Und in Predigt 89 erläutert der Bischof von Turin den Gläubigen seine Aufgaben, wobei er sich eines einzigartigen Vergleichs zwischen den bischöflichen Tätigkeiten und denen der Bienen bedient: „Wie die Biene“, so sagt er, „leben die Bischöfe in leiblicher Keuschheit. Sie reichen die Speise des himmlischen Lebens, sie benutzen den Stachel des Gesetzes. Sie sind rein, um zu heiligen, süß, um zu erquicken, streng, um zu bestrafen.“ So beschreibt der heilige Maximus die Aufgabe des Bischofs in seiner Zeit.

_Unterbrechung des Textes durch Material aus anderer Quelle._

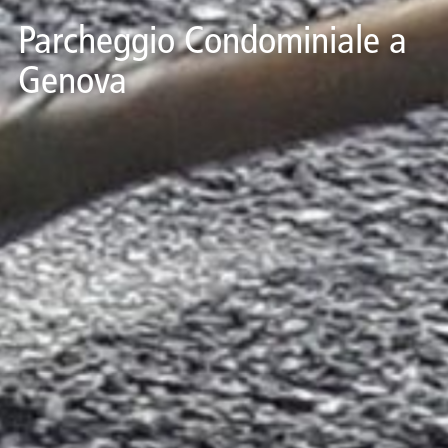
Parcheggio Condominiale a
Genova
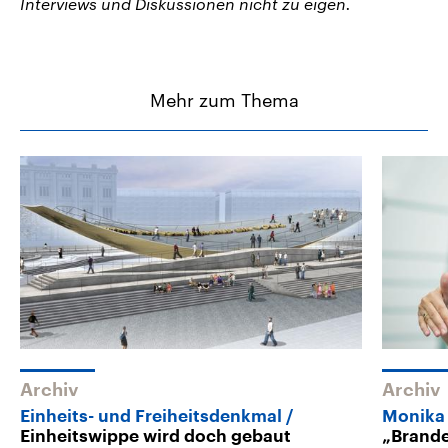
Interviews und Diskussionen nicht zu eigen.
Mehr zum Thema
Archiv
Archiv
Einheits- und Freiheitsdenkmal
Monika 
Einheitswippe wird doch gebaut
„Brande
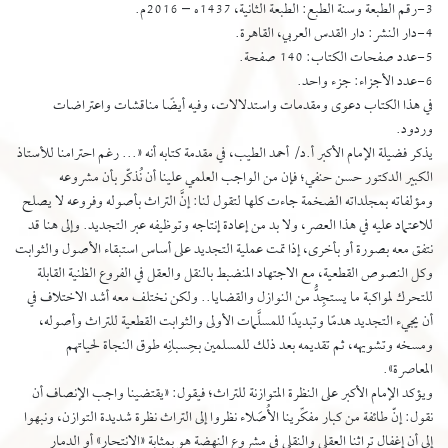
3-رقم الطبعة وسنة الطبع: الطبعة الثانية، 1437ه – 2016م.
4-دار النشر: دار القدس العربي، القاهرة.
5-عدد صفحات الكتاب: 140 صفحة.
6-عدد الأجزاء: جزء واحد.
في هذا الكتاب دعوى ومقدمات واستدلالات، وفيه أيضًا مناقشات واعتراضات
وردود.
يذكر فضيلة الإمام الأكبر أ.د/ أحمد الطيب، في مقدمة كتابه أنه «... رغم احترامنا للأستاذ
الكبير الدكتور حسن حنفي؛ فإن من الواجب العلمي علينا أن نُذكّر بأن مشروعه
ومؤلفاته بمجلداته الضخمة جاءت كلها لتقول لنا: إنَّ التراث بأصوله وفروعه لا يصلح
للاعتماد عليه في هذا العصر، ولا بد من إعادة إنتاجه وتوظيفه عبر التجديد. وإلى هنا قد
نتفق معه بصورة أو بأخرى، إذا تمت عملية التجديد على أساس استبقاء الأصول والثوابت
وكل النصوص القطعية، مع الاجتهاد المنضبط بالنقل والعقل في الفروع الظنية القابلة
للتحرك لمواكبة ما يستجِدُّ من النوازل والقضايا.. ولكن نختلف معه أشد الاختلاف في
أن يجيء التجديد هدمًا وتبديدًا للمسلَّمات الأولى والثوابت القطعية للتراث وأصوله،
ومسخه وتشويهه، ثم تقديمه بعد ذلك للمسلمين بحِسبانِه طوق النجاة لحياتهم
المعاصرة».
ويؤكد الإمام الأكبر على النظرة المتوازنة للتراث؛ فيقول: «يقتضينا واجب الإنصاف أن
نقول: إنّ طائفة من كبار مفكِّرينا الأُصَلاء نظروا إلى التراث نظرة شديدة التوازن، ونبهوا
إلى أن إغفال تراثنا العقلي والنقلي في مشروع النهضة هو بمثابة «الانتحار» أو الدمار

Alles in allem zeigt die historische und literarische Analyse ein wachsendes Bewusstsein für die politische Verantwortung der kirchlichen Autorität, in einem Umfeld, in dem sie tatsächlich an die Stelle der zivilen Verwaltung trat. Hier ist wirklich die Entwicklungslinie des Bischofsamts im nordöstlichen Italien zu erkennen, ausgehend von Eusebius, der „wie ein Mönch“ in Vercelli lebte, bis zu Maximus von Turin, der als „Wachtposten“ auf den höchsten Felsen der Stadt gestellt war. Der geschichtliche, kulturelle und soziale Kontext ist heute natürlich ganz anders. Der heutige Kontext ähnelt eher dem, den mein verehrter Vorgänger, Papst Johannes Paul II. in dem postsynodalen Schreiben „Ecclesia in Europa“ an der Stelle beschrieben hat, an der er eine genaue Analyse der Herausforderungen und der Hoffnungszeichen für die Kirche im heutigen Europa anbietet (6–22). Abgesehen von den veränderten Bedingungen bleiben die Pflichten des Gläubigen seiner Stadt und seinem Heimatland gegenüber in jedem Fall weiterhin gültig. Die Aufgaben des „ehrlichen Bürgers“ bleiben weiterhin mit denen des „guten Christen“ verflochten.

Zum Abschluss möchte ich daran erinnern, was die Pastoralkonstitution Gaudium et spes sagt, um einen der wichtigsten Aspekte der Einheit des christlichen Lebens zu erläutern: die Übereinstimmung von Glaube und Verhalten und von Evangelium und Kultur. Das Konzil fordert die Gläubigen dazu auf, „nach treuer Erfüllung ihrer irdischen Pflichten zu streben, und dies im Geist des Evangeliums. Die Wahrheit verfehlen die, die im Bewusstsein, hier keine bleibende Stätte zu haben, sondern die künftige zu suchen, darum meinen, sie könnten ihre irdischen Pflichten vernachlässigen, und so verkennen, dass sie, nach Maßgabe der jedem zuteil gewordenen Berufung, gerade durch den Glauben selbst umso mehr zu deren Erfüllung verpflichtet sind“ (Nr. 43).

Indem wir der Lehre des heiligen Maximus und vieler anderer Väter folgen, machen wir uns den Wunsch des Konzils zu eigen, dass die Gläubigen immer stärker danach streben mögen, „ihre ganze irdische Arbeit so leisten zu können, dass sie ihre menschlichen, häuslichen, beruflichen, wissenschaftlichen oder technischen Anstrengungen mit den religiösen Werten zu einer lebendigen Synthese verbinden; wenn diese Werte nämlich die letzte Sinngebung bestimmen, wird alles auf Gottes Ehre hingeordnet“ (ebd.), und somit zum Wohl der Menschheit.